§ **Activity**
Write out every one of the records below word for word, leaving out the pictures.

(Stored data entries)
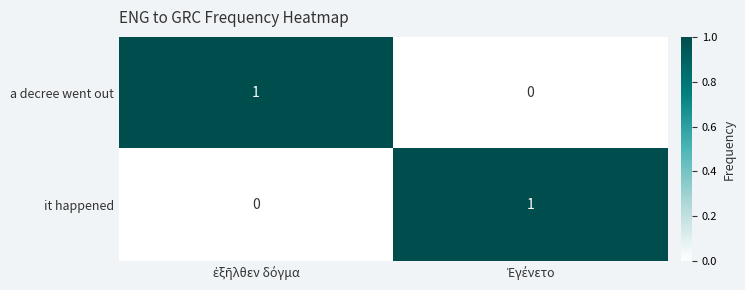

Reading right to left, extract all data points from this chart.

a decree went out: 0	1
it happened: 1	0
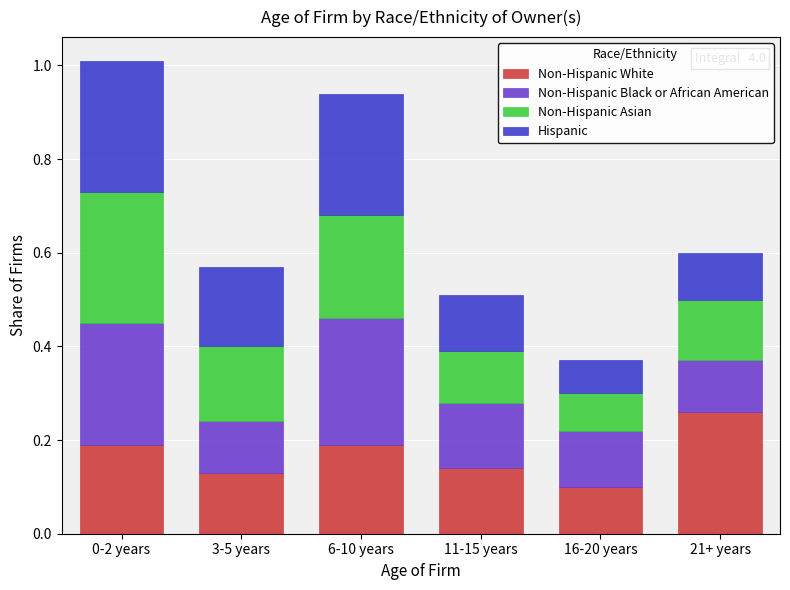

What is the total value across all series at 6-10 years?

0.9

§ **Written reply**
Reading right to left, extract all data points from this chart.

a decree went out: 0	1
it happened: 1	0

What is the total value across all series at 6-10 years?

0.9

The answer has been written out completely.